A strength of the new guidelines is it continues to stress that the hardening of the arteries that causes heart attacks and strokes is, in most people, the result of multiple risk factors. This makes the estimation of total risk of critical importance. For example, a sixty year old woman with a cholesterol of 8 may have a risk that is 10 times lower than a 60 year old man with a cholesterol of 5 if the latter is a smoker with high blood pressure. The guidelines are new in several respects: 1. In order to improve the practical utility of the guidelines, there has been increased input from general practice and from cardiovascular nursing. 2. The emphasis on exercise, weight and lifestyle changes has been increased. 3. There is a detailed discussion on the limitations of present systems of grading evidence. 4. Priorities and objectives have been redefined. 5. The approach to risk in younger persons has been revised with the introduction of a new chart showing relative risks - even though absolute risk is low in young people, they may be at twelve times higher risk than they need to be if they are hypertensive, hyperlipideamic and a smoker. 6. There is more information on the prediction of total as well as fatal events, cardiovascular events, and on the impact of diabetes, low HDL, ‘good’ cholesterol and body mass index on risk. 7. New sections have been added on gender, heart rate, body mass index and waist circumference, other manifestations of cardiovascular disease and renal impairment. The characteristics of people who are likely to stay healthy are summarised as: 0 3 5 140 5 3 0 0 = no tobacco 3 = walk 3 kilometres daily, or undertake 30 minutes of moderate activity. 5 = portions of fruit and vegetables a day. 140 = blood pressure less than 140 systolic. 5 = total cholesterol less than 5 mmols per litre. 3 = LDL cholesterol less than 3 mmols per litre. 0 = avoidance of overweight and diabetes. While these are reasonable objectives for healthy people, more intense objectives are recommended for high risk persons. These include, if feasible, a blood pressure of 130/80, total cholesterol of under 4.5 mmls per litre with an option of under 4 mmls per litre if feasible, an LDL cholesterol of under 2.5 mmls per litre with an option of under 2 mmls per litre if feasible, and a fasting blood glucose of less than 6 mmls per litre and a HbA1c of under 6.5% if feasible.

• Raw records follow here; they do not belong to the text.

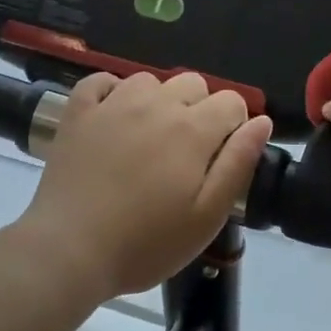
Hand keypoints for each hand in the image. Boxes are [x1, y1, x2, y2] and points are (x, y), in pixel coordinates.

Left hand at [16, 71, 273, 304]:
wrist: (69, 250)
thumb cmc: (146, 243)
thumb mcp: (207, 215)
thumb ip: (238, 163)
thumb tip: (261, 121)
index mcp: (193, 129)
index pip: (231, 101)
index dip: (234, 126)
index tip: (220, 157)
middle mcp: (156, 104)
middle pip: (193, 84)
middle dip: (200, 110)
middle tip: (185, 154)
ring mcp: (113, 103)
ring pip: (149, 80)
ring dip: (158, 101)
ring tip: (148, 138)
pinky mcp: (77, 112)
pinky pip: (101, 80)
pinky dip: (112, 91)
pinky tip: (113, 117)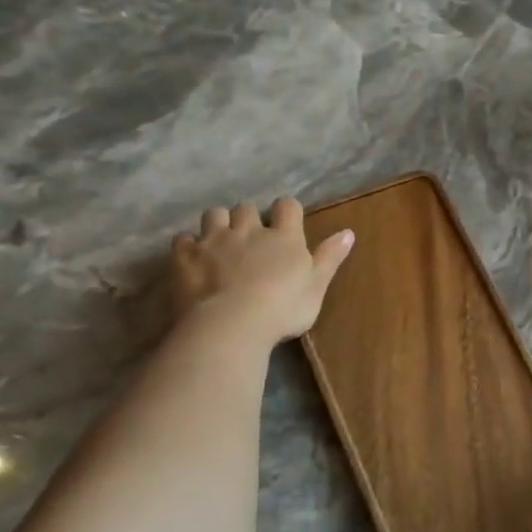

These new guidelines are entirely compatible with the new European Heart Health Charter. The Charter advocates the development and implementation of comprehensive health strategies, measures and policies at European, National, Regional and Local level that promote cardiovascular health and the prevention of cardiovascular disease. They reflect the consensus arising from a multi-disciplinary partnership between the major European professional bodies represented.
This study was presented at the ESC Congress 2007 in Vienna.